Reading CMS Open Data over HTTPS, on demand, no download
2026-06-21 — a screencast: pull the first events out of a 2 GB CMS Open Data NanoAOD file straight from the CERN open-data server, in pure Rust, fetching ~1.3 MB and storing nothing.
A recurring friction in HEP analysis is getting the data to the code — staging multi-GB files before you can touch a single event. nano.rust's owned ROOT I/O reads remotely on demand: it issues HTTPS byte-range requests for only the baskets it actually needs. So "open this 2 GB file and give me 5 events" fetches kilobytes, not gigabytes, with no local copy.

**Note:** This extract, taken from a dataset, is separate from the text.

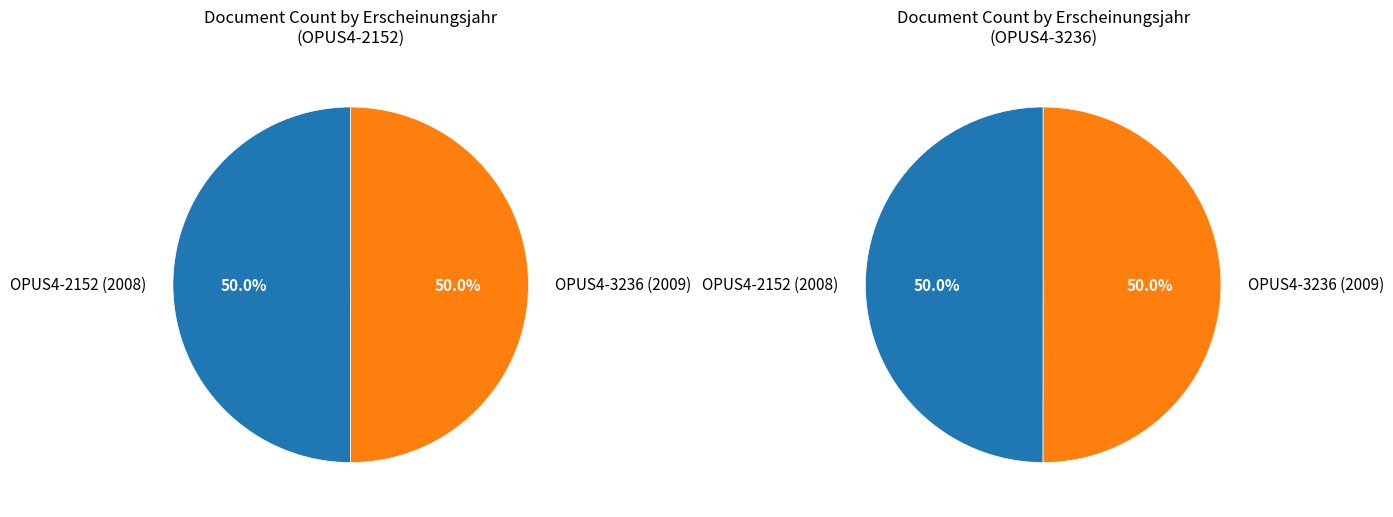

Which slice is the largest?

OPUS4-3236 (2009)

This is the real thing — the file is a public CMS Open Data NanoAODv9 file on
eospublic.cern.ch, and the read is the pure-Rust nano-io reader (no ROOT, no
xrootd).
(No player? Raw cast: demo-opendata.cast.)
What you're seeing
$ read_url_json "https://eospublic.cern.ch//eos/opendata/cms/Run2016H/DoubleMuon/.../*.root" 5 --insecure
run=281616 event=59740 nMuon=0 Muon_pt=[]
run=281616 event=172857 nMuon=1 Muon_pt=[...]
...
fetched 1,323,577 bytes of 2,016,828,178 = 0.066% of the file
Real Run2016H events (run 281616), read by streaming only the baskets touched:
1.3 MB of a 2 GB file — 0.066%. No file was downloaded or stored; the
--insecure flag is only for the EOS grid TLS chain, not the read itself.
How it works, briefly: nano-rootio opens the file via an HTTP Source that
serves Range requests; the TKey/TTree/TBranch metadata is read first (a couple
of small ranges), then each requested branch's baskets are fetched lazily as the
event iterator advances. The _meta.bytes_fetched vs file_size in the output
is measured, not estimated.
It's the same reader, validated
This isn't a special "remote mode" — it's the same nano-io reader with an HTTP
source instead of a file source (events_url / events_url_chunked behind the
http feature). And it is value-validated against uproot on this exact
open-data file in CI on every push (scripts/bench_vs_uproot.py): our remote
read and uproot's agree event-for-event. So the convenience (no staging) comes
with no correctness asterisk.
Reproduce it
$ cargo run -p nano-io --example read_url_json --features http -- \
"https://eospublic.cern.ch//eos/opendata/cms/Run2016H/DoubleMuon/NANOAOD/UL2016_MiniAODv2_NanoAODv9-v1/2510000/127C2975-1B1C-A046-AABF-62B77E757A86.root" \
5 --insecure
The same capability is what lets CI read open data with no checked-in data files, and it's the on-ramp to running the whole pipeline — selection, weights, skim — directly against remote datasets.